Forecasts into the future are "true" forecasts that are made for time periods beyond the end of the available data. For a model which is purely extrapolative in nature (i.e., which it forecasts a time series entirely from its own history), it is possible to extend the forecasts an arbitrary number of periods into the future by "bootstrapping" the model: first a one-period-ahead forecast is made, then the one-period-ahead forecast is treated as a data point and the model is cranked ahead to produce a two-period-ahead forecast, and so on as far as you wish.

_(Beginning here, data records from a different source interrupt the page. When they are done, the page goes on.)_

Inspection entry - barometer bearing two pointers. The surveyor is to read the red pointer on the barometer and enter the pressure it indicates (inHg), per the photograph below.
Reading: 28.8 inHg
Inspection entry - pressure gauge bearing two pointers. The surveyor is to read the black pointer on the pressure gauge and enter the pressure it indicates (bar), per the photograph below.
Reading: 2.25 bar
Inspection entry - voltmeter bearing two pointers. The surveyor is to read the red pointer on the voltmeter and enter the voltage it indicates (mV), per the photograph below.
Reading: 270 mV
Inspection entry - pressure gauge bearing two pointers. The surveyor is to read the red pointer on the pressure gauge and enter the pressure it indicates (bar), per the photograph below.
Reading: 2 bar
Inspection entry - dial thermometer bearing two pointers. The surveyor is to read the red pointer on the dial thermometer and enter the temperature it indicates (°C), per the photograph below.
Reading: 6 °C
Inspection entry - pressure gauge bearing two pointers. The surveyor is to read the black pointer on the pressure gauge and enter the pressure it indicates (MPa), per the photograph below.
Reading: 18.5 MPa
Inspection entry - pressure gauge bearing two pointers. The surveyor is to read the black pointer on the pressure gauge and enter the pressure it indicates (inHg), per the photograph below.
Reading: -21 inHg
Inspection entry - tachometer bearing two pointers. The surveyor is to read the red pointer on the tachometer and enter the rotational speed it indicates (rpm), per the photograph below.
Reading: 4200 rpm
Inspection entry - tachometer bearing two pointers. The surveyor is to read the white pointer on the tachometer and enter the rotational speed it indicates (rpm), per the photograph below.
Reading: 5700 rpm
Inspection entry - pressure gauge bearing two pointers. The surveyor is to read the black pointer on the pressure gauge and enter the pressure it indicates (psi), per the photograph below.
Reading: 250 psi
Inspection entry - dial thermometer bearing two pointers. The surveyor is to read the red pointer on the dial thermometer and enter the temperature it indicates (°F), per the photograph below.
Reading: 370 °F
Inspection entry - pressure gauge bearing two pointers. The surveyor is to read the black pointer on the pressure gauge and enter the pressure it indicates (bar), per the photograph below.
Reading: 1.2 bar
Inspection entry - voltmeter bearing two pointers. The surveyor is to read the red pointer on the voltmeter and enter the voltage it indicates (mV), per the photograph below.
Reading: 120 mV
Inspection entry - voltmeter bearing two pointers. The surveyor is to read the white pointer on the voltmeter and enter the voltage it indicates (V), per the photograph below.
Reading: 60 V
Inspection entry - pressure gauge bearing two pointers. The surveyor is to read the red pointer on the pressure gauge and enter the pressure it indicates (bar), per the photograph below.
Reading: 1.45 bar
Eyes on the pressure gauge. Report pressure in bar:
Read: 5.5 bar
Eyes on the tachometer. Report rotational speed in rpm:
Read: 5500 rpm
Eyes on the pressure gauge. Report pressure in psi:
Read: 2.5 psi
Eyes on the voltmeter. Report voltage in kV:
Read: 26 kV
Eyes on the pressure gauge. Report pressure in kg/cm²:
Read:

Most forecasting software is capable of performing this kind of extrapolation automatically and also calculating confidence intervals for the forecasts. (The 95% confidence interval is roughly equal to the forecast plus-or-minus two times the estimated standard deviation of the forecast error at each period.) The confidence intervals typically widen as the forecast horizon increases, due to the expected build-up of error in the bootstrapping process. The rate at which the confidence intervals widen will in general be a function of the type of forecasting model selected.  Models may differ in their assumptions about the intrinsic variability of the data, and these assumptions are not necessarily correct. Therefore, the model with the tightest confidence intervals is not always the best model: a bad model does not always know it is a bad model! For example, the linear trend model assumes that the data will vary randomly around a fixed trend line, and its confidence intervals therefore widen very little as the forecast horizon increases. (They only reason that they widen at all is because of uncertainty in the slope and intercept coefficients based on small samples of data.) As we have seen, this assumption is often inappropriate, and therefore the confidence intervals for the linear trend model are usually overly optimistic (i.e., too narrow).

The confidence intervals for the random walk model diverge in a pattern that is proportional to the square root of the forecast horizon (a sideways parabola). This "square root of time" rule follows from the fact that the variance of the errors in the random walk model grows linearly: the variance of the two-step-ahead forecast error is exactly twice the variance of the one-step-head forecast error, the variance of the three-step-ahead forecast error is exactly three times the variance of the one-step-ahead forecast error, and so on. After n steps into the future, the variance of the forecast error is n times the one-step-ahead error variance, and since the standard deviation of the forecast errors is the square root of the variance, the standard deviation of the n-step ahead forecast error is proportional to the square root of n for the random walk model.